Try it. Should pictures appear among the records, leave them out, and copy exactly only the lines from the first through the one with "Rendered at 1241 by 1754 pixels.", inclusive.

————

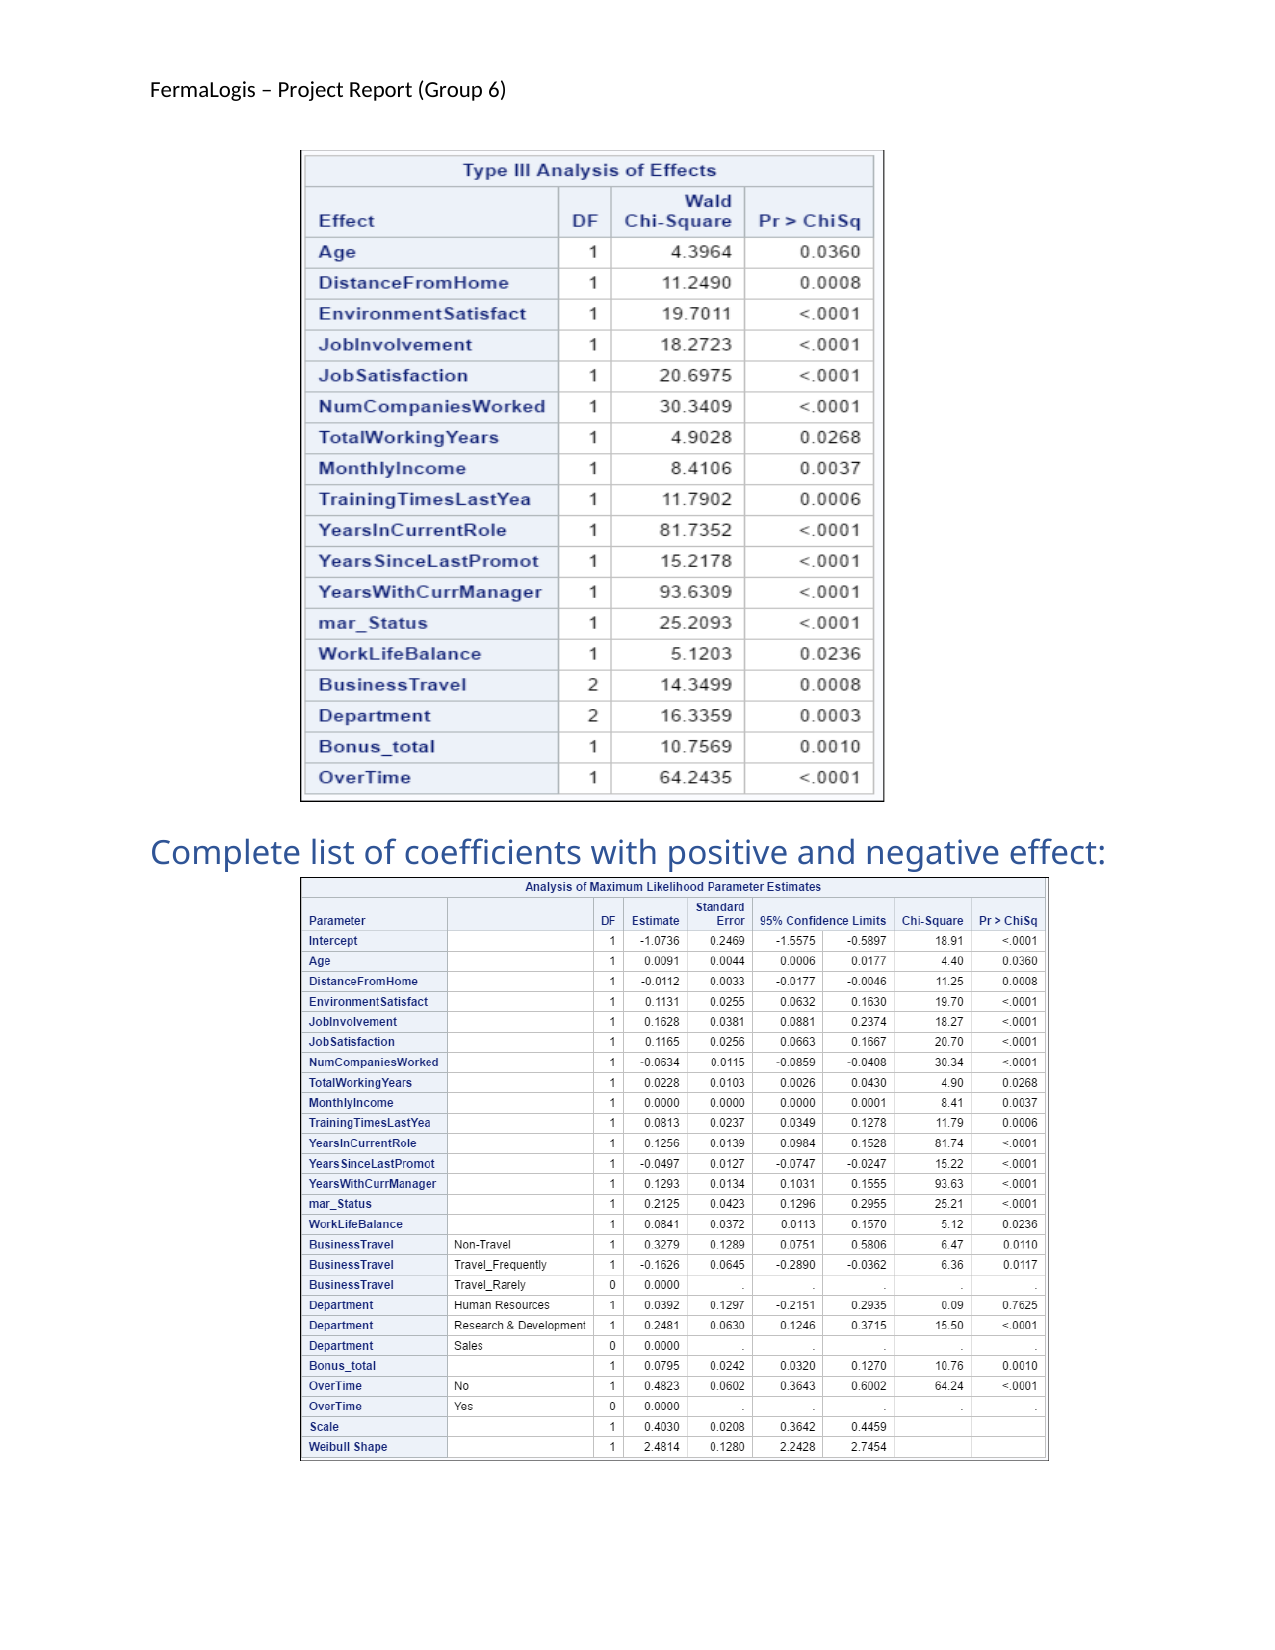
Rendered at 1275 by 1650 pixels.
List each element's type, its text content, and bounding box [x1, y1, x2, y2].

subtitle Complete list of coefficients with positive and negative effect: [150, 829, 1125, 874]
picture [300, 150, 885, 802]
picture [300, 877, 1049, 1461]
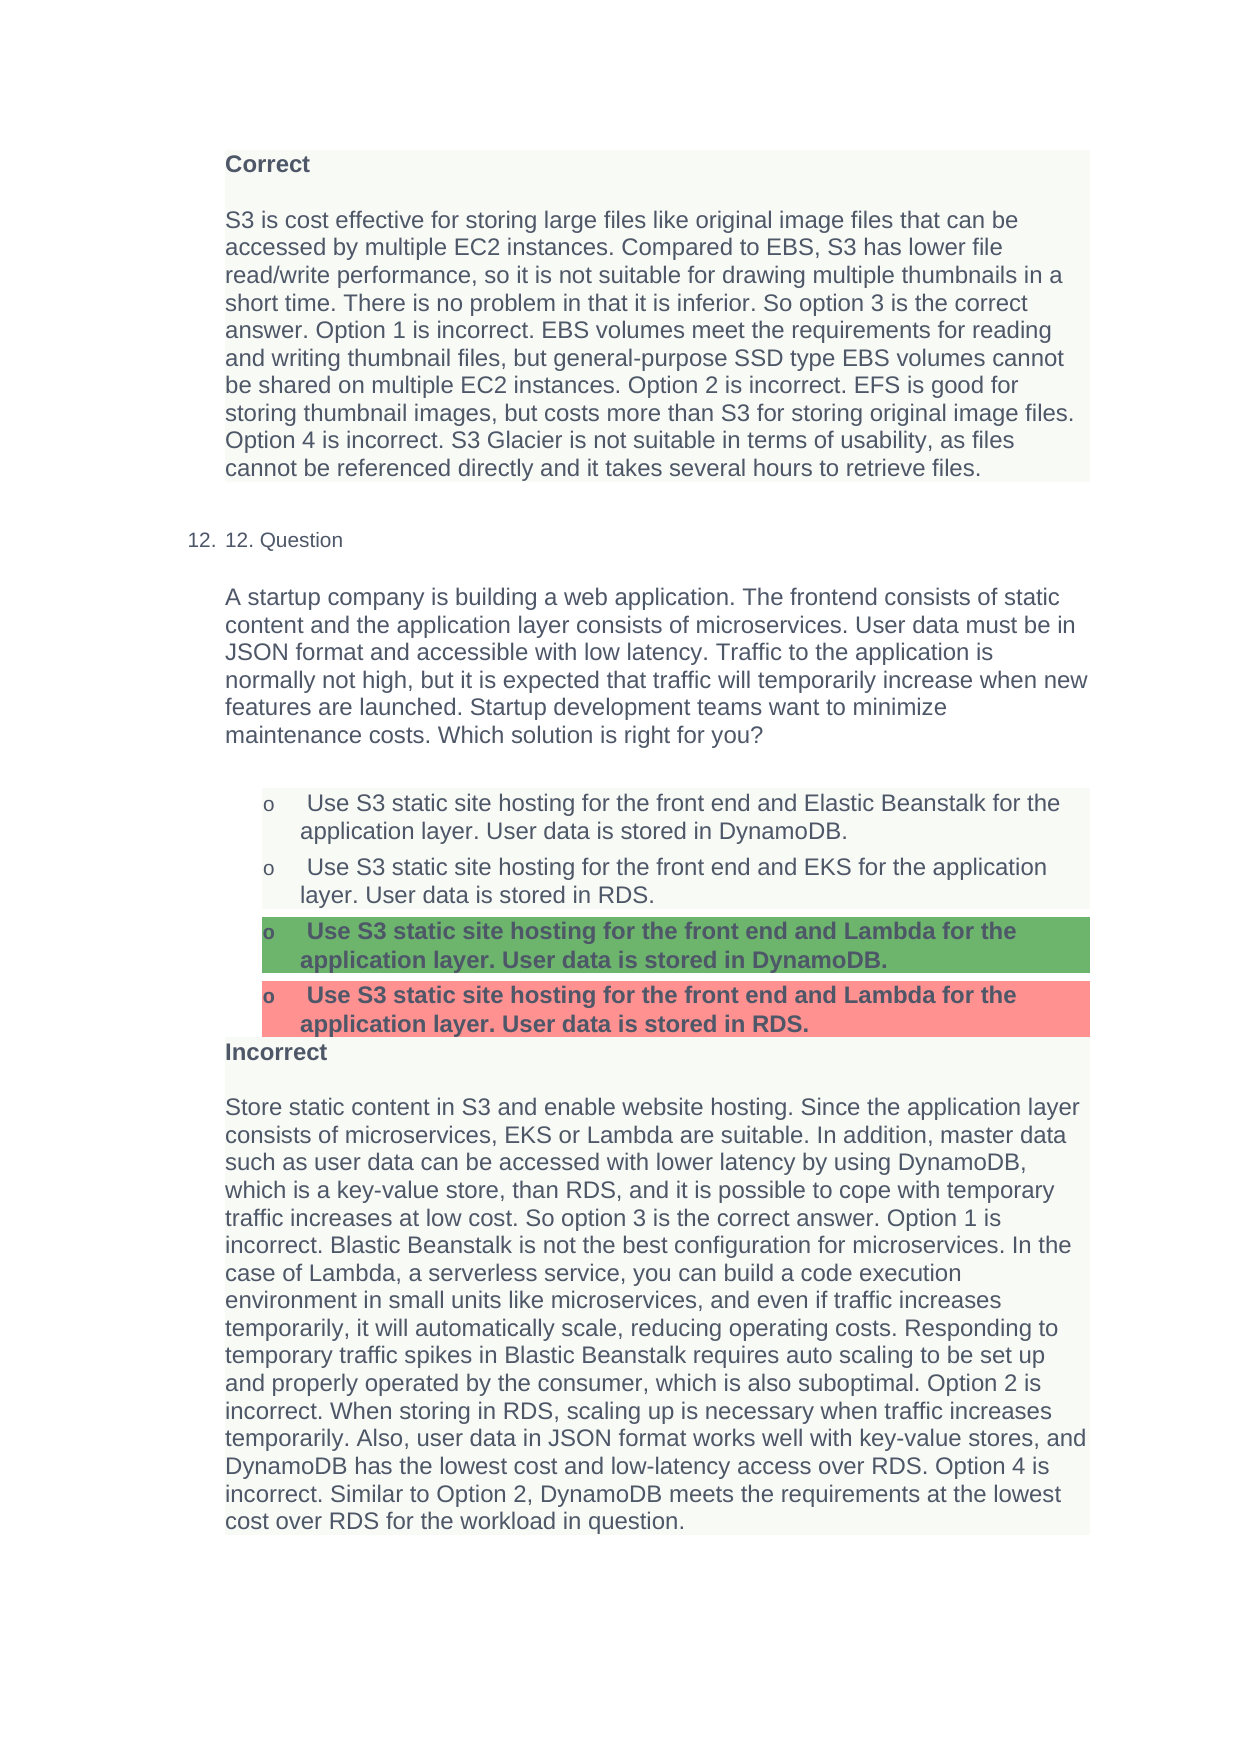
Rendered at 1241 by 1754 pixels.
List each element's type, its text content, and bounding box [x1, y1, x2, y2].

list Use S3 static site hosting for the front end and Elastic Beanstalk for the application layer. User data is stored in DynamoDB. [262, 788, 1090, 845]
text A startup company is building a web application. The frontend consists of static content and the application layer consists of microservices. User data must be in JSON format and accessible with low latency. Traffic to the application is normally not high, but it is expected that traffic will temporarily increase when new features are launched. Startup development teams want to minimize maintenance costs. Which solution is right for you? [225, 583, 1090, 748]
text Correct [225, 150, 1090, 206]
text S3 is cost effective for storing large files like original image files that can be accessed by multiple EC2 instances. Compared to EBS, S3 has lower file read/write performance, so it is not suitable for drawing multiple thumbnails in a short time. There is no problem in that it is inferior. So option 3 is the correct answer. Option 1 is incorrect. EBS volumes meet the requirements for reading and writing thumbnail files, but general-purpose SSD type EBS volumes cannot be shared on multiple EC2 instances. Option 2 is incorrect. EFS is good for storing thumbnail images, but costs more than S3 for storing original image files. Option 4 is incorrect. S3 Glacier is not suitable in terms of usability, as files cannot be referenced directly and it takes several hours to retrieve files. [225, 206, 1090, 482]
list Use S3 static site hosting for the front end and Lambda for the application layer. User data is stored in RDS. [262, 981, 1090, 1037]
list 12. Question [187, 522, 1090, 552]
list Use S3 static site hosting for the front end and EKS for the application layer. User data is stored in RDS. [262, 853, 1090, 909]
list Use S3 static site hosting for the front end and Lambda for the application layer. User data is stored in DynamoDB. [262, 917, 1090, 973]
text Incorrect [225, 1037, 1090, 1093]
text Store static content in S3 and enable website hosting. Since the application layer consists of microservices, EKS or Lambda are suitable. In addition, master data such as user data can be accessed with lower latency by using DynamoDB, which is a key-value store, than RDS, and it is possible to cope with temporary traffic increases at low cost. So option 3 is the correct answer. Option 1 is incorrect. Blastic Beanstalk is not the best configuration for microservices. In the case of Lambda, a serverless service, you can build a code execution environment in small units like microservices, and even if traffic increases temporarily, it will automatically scale, reducing operating costs. Responding to temporary traffic spikes in Blastic Beanstalk requires auto scaling to be set up and properly operated by the consumer, which is also suboptimal. Option 2 is incorrect. When storing in RDS, scaling up is necessary when traffic increases temporarily. Also, user data in JSON format works well with key-value stores, and DynamoDB has the lowest cost and low-latency access over RDS. Option 4 is incorrect. Similar to Option 2, DynamoDB meets the requirements at the lowest cost over RDS for the workload in question. [225, 1093, 1090, 1535]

————

Answer below.
Rendered at 1275 by 1650 pixels.
List each element's type, its text content, and bounding box [x1, y1, x2, y2].

subtitle Complete list of coefficients with positive and negative effect: [150, 829, 1125, 874]
picture [300, 150, 885, 802]
picture [300, 877, 1049, 1461]
Rendered at 1241 by 1754 pixels.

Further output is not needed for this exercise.